## What you will do
Provide the records once more, identical to the original.
======== Information
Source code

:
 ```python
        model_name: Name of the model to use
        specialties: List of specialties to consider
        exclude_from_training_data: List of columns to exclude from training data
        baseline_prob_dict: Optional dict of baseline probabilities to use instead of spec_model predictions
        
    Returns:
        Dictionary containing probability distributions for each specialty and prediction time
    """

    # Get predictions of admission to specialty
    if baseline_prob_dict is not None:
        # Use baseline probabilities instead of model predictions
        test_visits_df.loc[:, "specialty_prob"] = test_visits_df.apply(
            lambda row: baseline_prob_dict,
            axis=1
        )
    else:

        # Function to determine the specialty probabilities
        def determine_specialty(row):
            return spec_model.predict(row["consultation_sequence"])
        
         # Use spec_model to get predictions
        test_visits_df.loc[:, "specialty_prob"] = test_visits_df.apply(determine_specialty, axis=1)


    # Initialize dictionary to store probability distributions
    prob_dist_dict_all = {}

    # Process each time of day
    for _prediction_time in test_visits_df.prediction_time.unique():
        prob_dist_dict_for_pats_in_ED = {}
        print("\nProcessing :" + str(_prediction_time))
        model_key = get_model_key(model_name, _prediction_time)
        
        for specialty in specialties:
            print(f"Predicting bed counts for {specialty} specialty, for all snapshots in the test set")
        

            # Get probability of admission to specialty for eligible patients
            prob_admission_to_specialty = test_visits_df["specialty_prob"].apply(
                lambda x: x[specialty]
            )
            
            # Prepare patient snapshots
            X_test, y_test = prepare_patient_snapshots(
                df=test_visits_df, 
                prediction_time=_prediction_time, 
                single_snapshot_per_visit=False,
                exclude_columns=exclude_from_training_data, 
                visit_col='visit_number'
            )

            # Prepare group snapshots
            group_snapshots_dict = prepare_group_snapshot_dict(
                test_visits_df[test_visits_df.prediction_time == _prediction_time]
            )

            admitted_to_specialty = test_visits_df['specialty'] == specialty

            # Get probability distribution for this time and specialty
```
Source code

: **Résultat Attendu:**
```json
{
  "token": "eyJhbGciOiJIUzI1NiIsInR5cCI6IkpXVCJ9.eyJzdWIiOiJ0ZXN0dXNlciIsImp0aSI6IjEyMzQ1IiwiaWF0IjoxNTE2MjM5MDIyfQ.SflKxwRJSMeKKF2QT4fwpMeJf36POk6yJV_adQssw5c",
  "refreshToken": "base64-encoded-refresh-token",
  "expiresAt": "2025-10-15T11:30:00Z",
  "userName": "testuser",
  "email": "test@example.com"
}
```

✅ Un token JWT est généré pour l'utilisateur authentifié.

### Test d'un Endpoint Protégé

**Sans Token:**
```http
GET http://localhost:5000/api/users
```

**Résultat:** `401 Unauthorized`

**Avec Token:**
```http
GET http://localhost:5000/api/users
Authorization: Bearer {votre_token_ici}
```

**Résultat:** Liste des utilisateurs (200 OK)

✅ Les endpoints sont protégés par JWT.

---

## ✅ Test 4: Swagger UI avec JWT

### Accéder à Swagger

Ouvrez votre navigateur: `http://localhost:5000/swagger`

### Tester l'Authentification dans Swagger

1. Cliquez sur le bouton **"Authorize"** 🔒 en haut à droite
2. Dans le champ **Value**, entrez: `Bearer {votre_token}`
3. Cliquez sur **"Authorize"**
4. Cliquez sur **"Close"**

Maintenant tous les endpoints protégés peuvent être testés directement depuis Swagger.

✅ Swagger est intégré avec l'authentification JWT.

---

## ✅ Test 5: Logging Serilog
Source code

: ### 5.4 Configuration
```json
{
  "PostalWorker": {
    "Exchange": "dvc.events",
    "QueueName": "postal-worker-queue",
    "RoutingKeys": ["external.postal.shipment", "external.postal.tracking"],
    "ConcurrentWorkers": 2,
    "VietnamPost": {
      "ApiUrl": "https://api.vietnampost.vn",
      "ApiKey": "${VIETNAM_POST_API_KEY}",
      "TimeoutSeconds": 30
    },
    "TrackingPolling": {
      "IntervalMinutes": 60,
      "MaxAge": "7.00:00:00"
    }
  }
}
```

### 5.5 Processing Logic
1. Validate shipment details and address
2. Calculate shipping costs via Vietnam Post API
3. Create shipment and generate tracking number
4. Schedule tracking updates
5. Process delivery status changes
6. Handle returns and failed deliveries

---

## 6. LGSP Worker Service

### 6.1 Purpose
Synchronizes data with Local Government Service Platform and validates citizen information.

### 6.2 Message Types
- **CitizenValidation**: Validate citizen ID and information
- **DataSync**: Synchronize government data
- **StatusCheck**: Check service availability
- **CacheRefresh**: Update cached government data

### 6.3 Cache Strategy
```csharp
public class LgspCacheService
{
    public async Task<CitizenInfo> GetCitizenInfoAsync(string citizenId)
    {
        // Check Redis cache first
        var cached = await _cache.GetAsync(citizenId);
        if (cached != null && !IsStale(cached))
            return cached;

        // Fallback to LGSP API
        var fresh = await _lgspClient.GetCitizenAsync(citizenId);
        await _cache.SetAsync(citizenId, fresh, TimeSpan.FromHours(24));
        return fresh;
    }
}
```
================
## Answer to this problem
Source code

:
 ```python
        model_name: Name of the model to use
        specialties: List of specialties to consider
        exclude_from_training_data: List of columns to exclude from training data
        baseline_prob_dict: Optional dict of baseline probabilities to use instead of spec_model predictions
        
    Returns:
        Dictionary containing probability distributions for each specialty and prediction time
    """

    # Get predictions of admission to specialty
    if baseline_prob_dict is not None:
        # Use baseline probabilities instead of model predictions
        test_visits_df.loc[:, "specialty_prob"] = test_visits_df.apply(
            lambda row: baseline_prob_dict,
            axis=1
        )
    else:

        # Function to determine the specialty probabilities
        def determine_specialty(row):
            return spec_model.predict(row["consultation_sequence"])
        
         # Use spec_model to get predictions
        test_visits_df.loc[:, "specialty_prob"] = test_visits_df.apply(determine_specialty, axis=1)


    # Initialize dictionary to store probability distributions
    prob_dist_dict_all = {}

    # Process each time of day
    for _prediction_time in test_visits_df.prediction_time.unique():
        prob_dist_dict_for_pats_in_ED = {}
        print("\nProcessing :" + str(_prediction_time))
        model_key = get_model_key(model_name, _prediction_time)
        
        for specialty in specialties:
            print(f"Predicting bed counts for {specialty} specialty, for all snapshots in the test set")
        

            # Get probability of admission to specialty for eligible patients
            prob_admission_to_specialty = test_visits_df["specialty_prob"].apply(
                lambda x: x[specialty]
            )
            
            # Prepare patient snapshots
            X_test, y_test = prepare_patient_snapshots(
                df=test_visits_df, 
                prediction_time=_prediction_time, 
                single_snapshot_per_visit=False,
                exclude_columns=exclude_from_training_data, 
                visit_col='visit_number'
            )

            # Prepare group snapshots
            group_snapshots_dict = prepare_group_snapshot_dict(
                test_visits_df[test_visits_df.prediction_time == _prediction_time]
            )

            admitted_to_specialty = test_visits_df['specialty'] == specialty

            # Get probability distribution for this time and specialty
```
Source code

: **Résultat Attendu:**
```json
{
  "token": "eyJhbGciOiJIUzI1NiIsInR5cCI6IkpXVCJ9.eyJzdWIiOiJ0ZXN0dXNlciIsImp0aSI6IjEyMzQ1IiwiaWF0IjoxNTE2MjM5MDIyfQ.SflKxwRJSMeKKF2QT4fwpMeJf36POk6yJV_adQssw5c",
  "refreshToken": "base64-encoded-refresh-token",
  "expiresAt": "2025-10-15T11:30:00Z",
  "userName": "testuser",
  "email": "test@example.com"
}
```

✅ Un token JWT est généré pour l'utilisateur authentifié.

### Test d'un Endpoint Protégé

**Sans Token:**
```http
GET http://localhost:5000/api/users
```

**Résultat:** `401 Unauthorized`

**Avec Token:**
```http
GET http://localhost:5000/api/users
Authorization: Bearer {votre_token_ici}
```

**Résultat:** Liste des utilisateurs (200 OK)

✅ Les endpoints sont protégés par JWT.

---

## ✅ Test 4: Swagger UI avec JWT

### Accéder à Swagger

Ouvrez votre navigateur: `http://localhost:5000/swagger`

### Tester l'Authentification dans Swagger

1. Cliquez sur le bouton **"Authorize"** 🔒 en haut à droite
2. Dans le champ **Value**, entrez: `Bearer {votre_token}`
3. Cliquez sur **"Authorize"**
4. Cliquez sur **"Close"**

Maintenant tous les endpoints protégés peuvent être testés directement depuis Swagger.

✅ Swagger est intégré avec l'authentification JWT.

---

## ✅ Test 5: Logging Serilog
Source code

: ### 5.4 Configuration
```json
{
  "PostalWorker": {
    "Exchange": "dvc.events",
    "QueueName": "postal-worker-queue",
    "RoutingKeys": ["external.postal.shipment", "external.postal.tracking"],
    "ConcurrentWorkers": 2,
    "VietnamPost": {
      "ApiUrl": "https://api.vietnampost.vn",
      "ApiKey": "${VIETNAM_POST_API_KEY}",
      "TimeoutSeconds": 30
    },
    "TrackingPolling": {
      "IntervalMinutes": 60,
      "MaxAge": "7.00:00:00"
    }
  }
}
```

### 5.5 Processing Logic
1. Validate shipment details and address
2. Calculate shipping costs via Vietnam Post API
3. Create shipment and generate tracking number
4. Schedule tracking updates
5. Process delivery status changes
6. Handle returns and failed deliveries

---

## 6. LGSP Worker Service

### 6.1 Purpose
Synchronizes data with Local Government Service Platform and validates citizen information.

### 6.2 Message Types
- **CitizenValidation**: Validate citizen ID and information
- **DataSync**: Synchronize government data
- **StatusCheck**: Check service availability
- **CacheRefresh**: Update cached government data

### 6.3 Cache Strategy
```csharp
public class LgspCacheService
{
    public async Task<CitizenInfo> GetCitizenInfoAsync(string citizenId)
    {
        // Check Redis cache first
        var cached = await _cache.GetAsync(citizenId);
        if (cached != null && !IsStale(cached))
            return cached;

        // Fallback to LGSP API
        var fresh = await _lgspClient.GetCitizenAsync(citizenId);
        await _cache.SetAsync(citizenId, fresh, TimeSpan.FromHours(24));
        return fresh;
    }
}
```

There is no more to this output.